Cela fait un peu plus de deux ans que nous avions nommé trois entraîneurs, sur une base renouvelable, sur le Fixtures Committee. Il y a récemment eu un quiproquo entre le CEO (NdlR : Mike Rishworth) et le comité. Il estimait qu’il n’y avait pas suffisam,ent de chevaux et que les courses étaient en train d’être annulées. Les entraîneurs ont donc préféré se retirer mais rien ne dit que nous ne seront pas disponibles pour refaire partie du comité à l’avenir.

Les récentes sorties de Ramapatee Gujadhur contre le management du club ne vous ont certainement pas échappé. Une réaction ?

Je tiens d’abord à préciser que cela n’a rien à voir avec l’association des entraîneurs. “Soun” s’est tout le temps exprimé quand il en sentait le besoin. Ses propos n’engage que lui mais rien ne dit cependant que d’autres entraîneurs ne pensent pas de la même façon.

Nous abordons la dernière ligne droite de la saison 2020. Selon vous, les différents effectifs suffiront-elles pour assurer la compétition ?

Il est un fait que le wear and tear des chevaux aura son incidence.
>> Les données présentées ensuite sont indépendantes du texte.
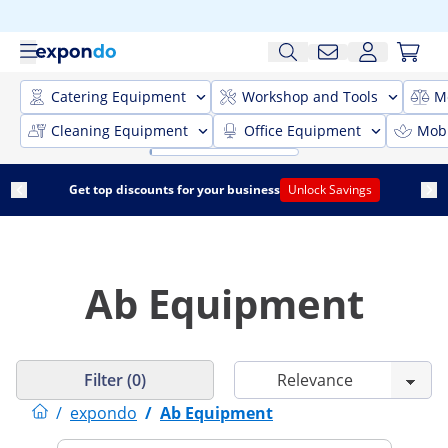
Catering Equipment
Workshop and Tools
M
Cleaning Equipment
Office Equipment
Mobi
Get top discounts for your business
Unlock Savings
Ab Equipment
Filter (0)
/
expondo
/
Ab Equipment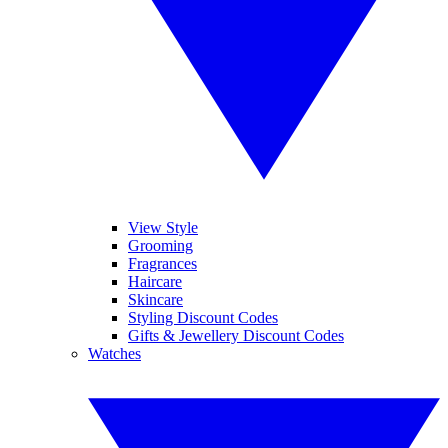
View Style
Grooming
Fragrances
Haircare
Skincare
Styling Discount Codes
Gifts & Jewellery Discount Codes
Watches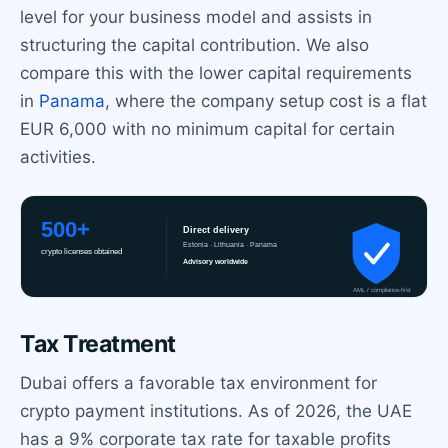
level for your business model and assists in
structuring the capital contribution. We also
compare this with the lower capital requirements
in
Panama
, where the company setup cost is a flat
EUR 6,000 with no minimum capital for certain
activities.
Tax Treatment
Dubai offers a favorable tax environment for
crypto payment institutions. As of 2026, the UAE
has a 9% corporate tax rate for taxable profits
Il faut aussi faire ressortir que les derniers chevaux arrivés ont dû passer quarante jours en quarantaine, ce qui est, à mon avis, un gros problème. A ce titre, les entraîneurs sont unamimes à demander que cela change. Mais le break était nécessaire, que ce soit pour les chevaux, la piste, les palefreniers, les préposés et même nous les entraîneurs. Je pense que cela pourra aider à ce qu’il y ait plus de chevaux pour le week-end qui vient.